Ana diz, com orgulho: “Tudo o que consegui, todas as conquistas, foram à custa do meu esforço.” Mas não esquece a boa vontade, os pequenos e grandes gestos que, no momento de cada corrida, também pesam na garra de vencer. A bicicleta que agora usa em prova, por exemplo, foi conseguida depois de uma brincadeira nas redes sociais, onde anunciava que gostava de uma bicicleta de carbono para o seu aniversário.

Da terra que a viu nascer, a brincadeira tornou-se séria, quando um empresário da zona se manifestou para apoiar a compra de uma nova.

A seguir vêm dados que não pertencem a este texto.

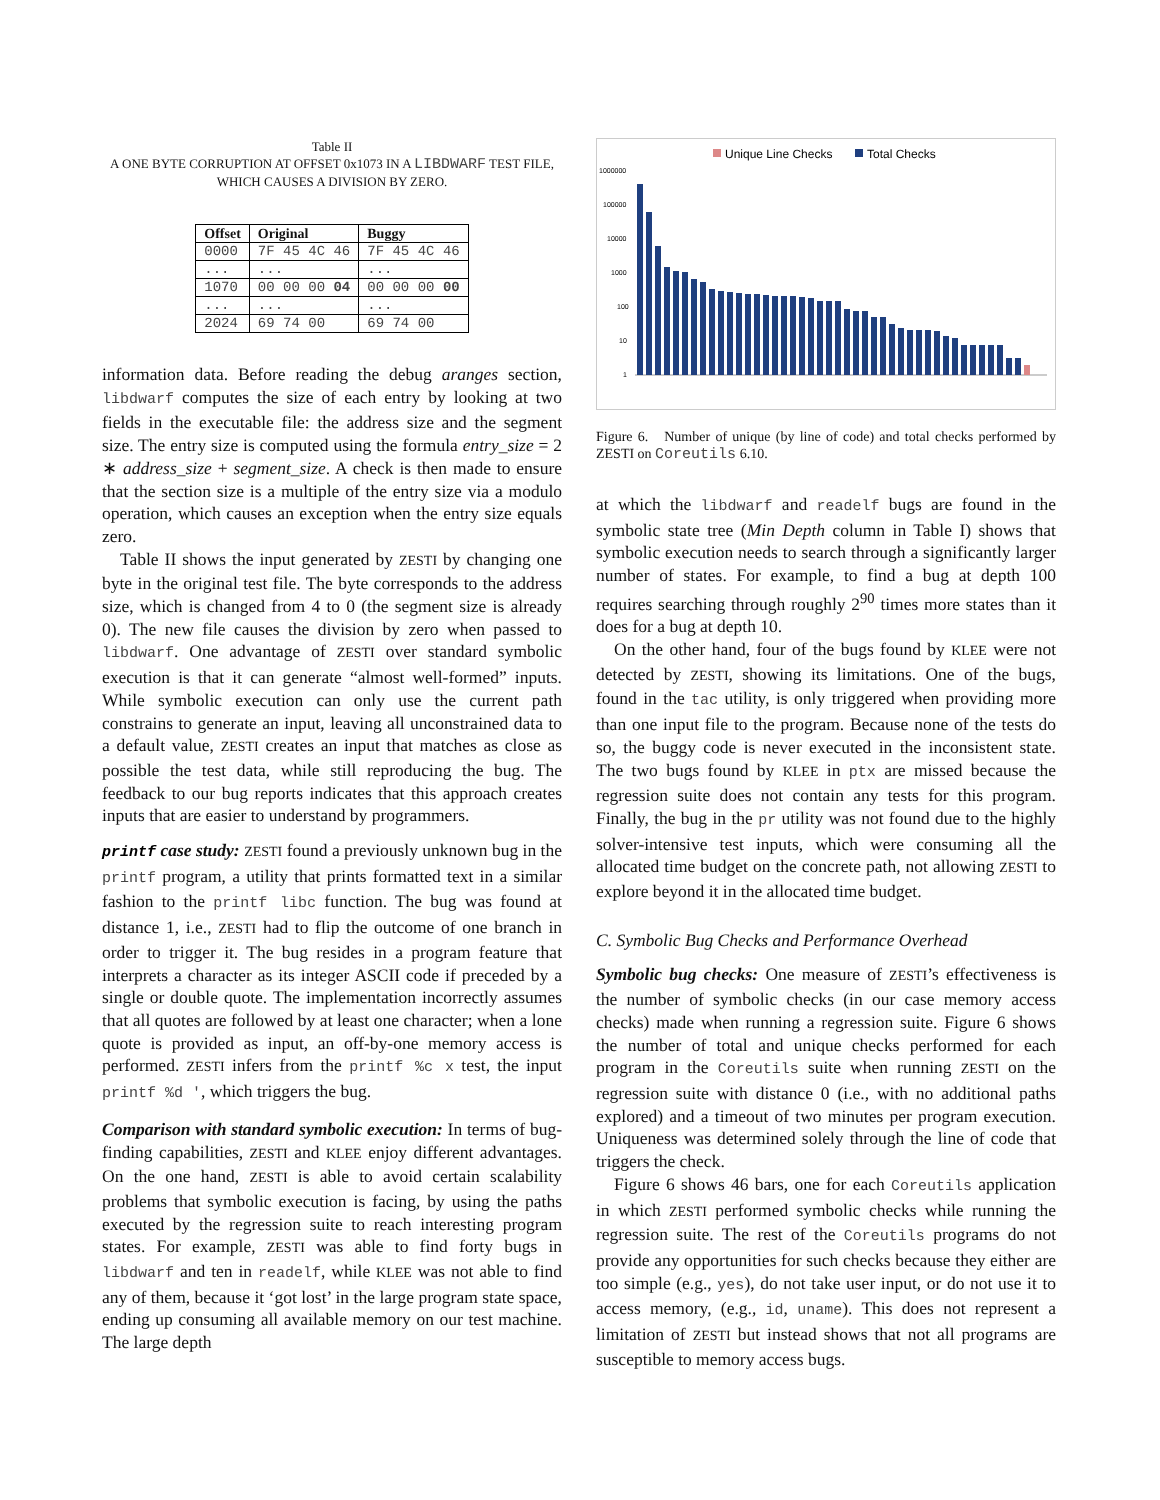Table II
A ONE BYTE CORRUPTION AT OFFSET 0x1073 IN A LIBDWARF TEST FILE, WHICH CAUSES A DIVISION BY ZERO.
| Offset | Original | Buggy |
| --- | --- | --- |
| 0000 | 7F 45 4C 46 | 7F 45 4C 46 |
| ... | ... | ... |
| 1070 | 00 00 00 04 | 00 00 00 00 |
| ... | ... | ... |
| 2024 | 69 74 00 | 69 74 00 |
information data. Before reading the debug aranges section, libdwarf computes the size of each entry by looking at two fields in the executable file: the address size and the segment size. The entry size is computed using the formula entry_size = 2 ∗ address_size + segment_size. A check is then made to ensure that the section size is a multiple of the entry size via a modulo operation, which causes an exception when the entry size equals zero.
Table II shows the input generated by ZESTI by changing one byte in the original test file. The byte corresponds to the address size, which is changed from 4 to 0 (the segment size is already 0). The new file causes the division by zero when passed to libdwarf. One advantage of ZESTI over standard symbolic execution is that it can generate “almost well-formed” inputs. While symbolic execution can only use the current path constrains to generate an input, leaving all unconstrained data to a default value, ZESTI creates an input that matches as close as possible the test data, while still reproducing the bug. The feedback to our bug reports indicates that this approach creates inputs that are easier to understand by programmers.
printf case study: ZESTI found a previously unknown bug in the printf program, a utility that prints formatted text in a similar fashion to the printf libc function. The bug was found at distance 1, i.e., ZESTI had to flip the outcome of one branch in order to trigger it. The bug resides in a program feature that interprets a character as its integer ASCII code if preceded by a single or double quote. The implementation incorrectly assumes that all quotes are followed by at least one character; when a lone quote is provided as input, an off-by-one memory access is performed. ZESTI infers from the printf %c x test, the input printf %d ', which triggers the bug.
Comparison with standard symbolic execution: In terms of bug-finding capabilities, ZESTI and KLEE enjoy different advantages. On the one hand, ZESTI is able to avoid certain scalability problems that symbolic execution is facing, by using the paths executed by the regression suite to reach interesting program states. For example, ZESTI was able to find forty bugs in libdwarf and ten in readelf, while KLEE was not able to find any of them, because it ‘got lost’ in the large program state space, ending up consuming all available memory on our test machine. The large depth
Unique Line Checks
Total Checks
1000000
100000
10000
1000
100
10
1
Figure 6. Number of unique (by line of code) and total checks performed by ZESTI on Coreutils 6.10.
at which the libdwarf and readelf bugs are found in the symbolic state tree (Min Depth column in Table I) shows that symbolic execution needs to search through a significantly larger number of states. For example, to find a bug at depth 100 requires searching through roughly 2<sup>90</sup> times more states than it does for a bug at depth 10.
On the other hand, four of the bugs found by KLEE were not detected by ZESTI, showing its limitations. One of the bugs, found in the tac utility, is only triggered when providing more than one input file to the program. Because none of the tests do so, the buggy code is never executed in the inconsistent state. The two bugs found by KLEE in ptx are missed because the regression suite does not contain any tests for this program. Finally, the bug in the pr utility was not found due to the highly solver-intensive test inputs, which were consuming all the allocated time budget on the concrete path, not allowing ZESTI to explore beyond it in the allocated time budget.
C. Symbolic Bug Checks and Performance Overhead
Symbolic bug checks: One measure of ZESTI’s effectiveness is the number of symbolic checks (in our case memory access checks) made when running a regression suite. Figure 6 shows the number of total and unique checks performed for each program in the Coreutils suite when running ZESTI on the regression suite with distance 0 (i.e., with no additional paths explored) and a timeout of two minutes per program execution. Uniqueness was determined solely through the line of code that triggers the check.
Figure 6 shows 46 bars, one for each Coreutils application in which ZESTI performed symbolic checks while running the regression suite. The rest of the Coreutils programs do not provide any opportunities for such checks because they either are too simple (e.g., yes), do not take user input, or do not use it to access memory, (e.g., id, uname). This does not represent a limitation of ZESTI but instead shows that not all programs are susceptible to memory access bugs.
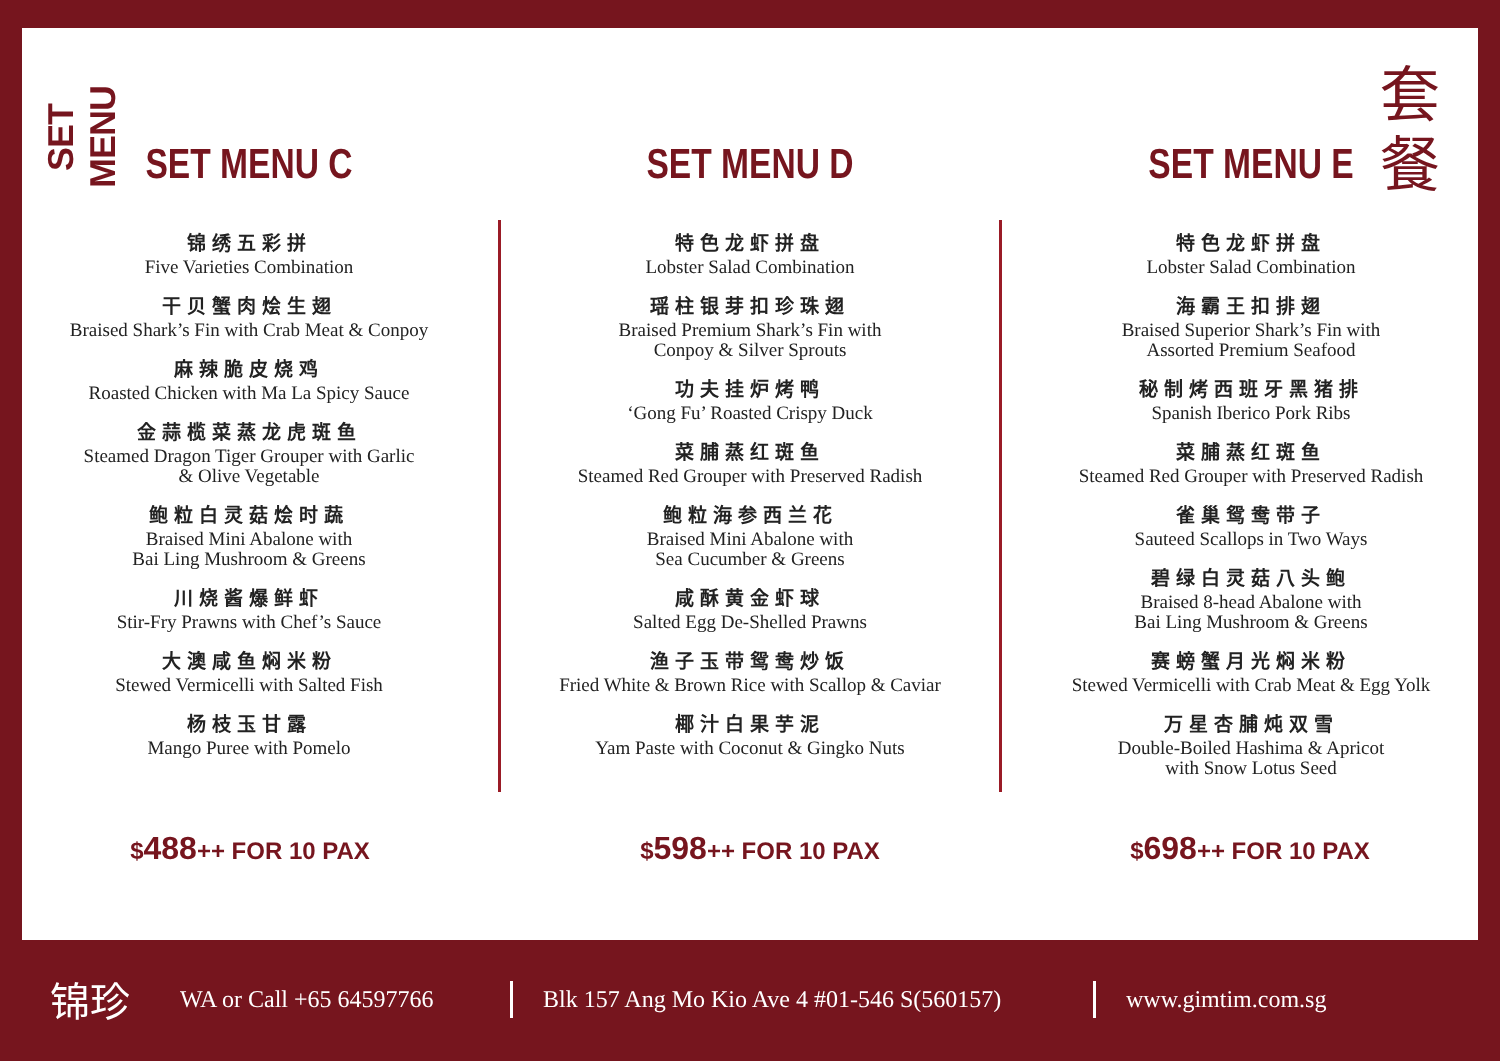SET MENU
套 餐
SET MENU C
锦绣五彩拼
Five Varieties Combination
干贝蟹肉烩生翅
Braised Shark’s Fin with Crab Meat & Conpoy
麻辣脆皮烧鸡
Roasted Chicken with Ma La Spicy Sauce
金蒜榄菜蒸龙虎斑鱼
Steamed Dragon Tiger Grouper with Garlic
& Olive Vegetable
鲍粒白灵菇烩时蔬
Braised Mini Abalone with
Bai Ling Mushroom & Greens
川烧酱爆鲜虾
Stir-Fry Prawns with Chef’s Sauce
大澳咸鱼焖米粉
Stewed Vermicelli with Salted Fish
杨枝玉甘露
Mango Puree with Pomelo
SET MENU D
特色龙虾拼盘
Lobster Salad Combination
瑶柱银芽扣珍珠翅
Braised Premium Shark’s Fin with
Conpoy & Silver Sprouts
功夫挂炉烤鸭
‘Gong Fu’ Roasted Crispy Duck
菜脯蒸红斑鱼
Steamed Red Grouper with Preserved Radish
鲍粒海参西兰花
Braised Mini Abalone with
Sea Cucumber & Greens
咸酥黄金虾球
Salted Egg De-Shelled Prawns
渔子玉带鸳鸯炒饭
Fried White & Brown Rice with Scallop & Caviar
椰汁白果芋泥
Yam Paste with Coconut & Gingko Nuts
SET MENU E
特色龙虾拼盘
Lobster Salad Combination
海霸王扣排翅
Braised Superior Shark’s Fin with
Assorted Premium Seafood
秘制烤西班牙黑猪排
Spanish Iberico Pork Ribs
菜脯蒸红斑鱼
Steamed Red Grouper with Preserved Radish
雀巢鸳鸯带子
Sauteed Scallops in Two Ways
碧绿白灵菇八头鲍
Braised 8-head Abalone with
Bai Ling Mushroom & Greens
赛螃蟹月光焖米粉
Stewed Vermicelli with Crab Meat & Egg Yolk
万星杏脯炖双雪
Double-Boiled Hashima & Apricot
with Snow Lotus Seed
$488++ FOR 10 PAX $598++ FOR 10 PAX $698++ FOR 10 PAX
锦珍
WA or Call +65 64597766
Blk 157 Ang Mo Kio Ave 4 #01-546 S(560157)
www.gimtim.com.sg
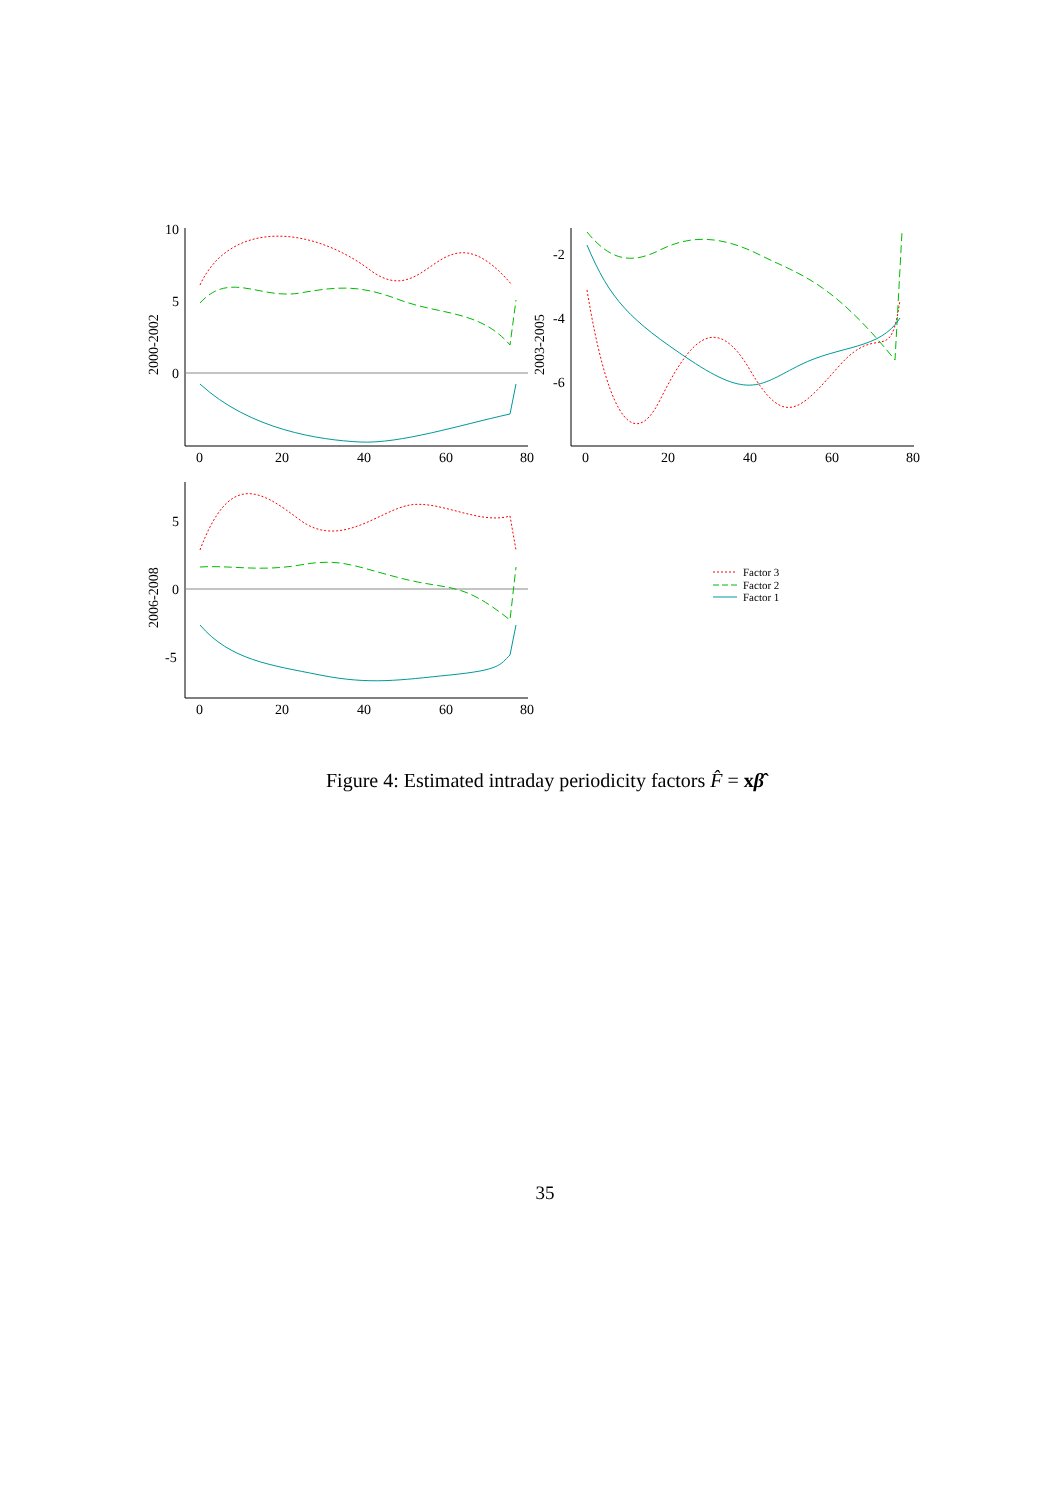10
5
0
0
20
40
60
80
2000-2002
-2
-4
-6
0
20
40
60
80
2003-2005
5
0
-5
0
20
40
60
80
2006-2008
Factor 3
Factor 2
Factor 1
Figure 4: Estimated intraday periodicity factors F̂ = xβ̂
35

Com algum dinheiro que conseguiu juntar, as provas tornaram-se novamente possíveis, e Ana acredita mesmo que este momento definiu a sua continuação no ciclismo: “Com a outra bicicleta, provavelmente não tinha continuado.”

A competir por uma equipa espanhola, os dias de Ana dividem-se entre treinos – “hoje tive de me levantar às 5 da manhã para correr, para poder estar agora aqui!” –, turnos e mais treinos. A cada prova que passa, a força mental fá-la acreditar que merece estar ali, tanto quanto qualquer uma das outras atletas. A cabeça foca-se no objetivo, durante as provas e fora delas: “Quero que me venham buscar para outras equipas, apostar mais no ciclismo, evoluir.”

Ana

Começou há dois anos, mas o sonho passa já por “estar numa Volta a Itália, numa Volta a França”. Ainda que goste verdadeiramente do seu trabalho na PSP, o ciclismo conquistou-a de tal forma que não se importaria de abdicar da realidade por alguns sonhos: “Se eu puder ir mais longe, vou. O céu é o limite.”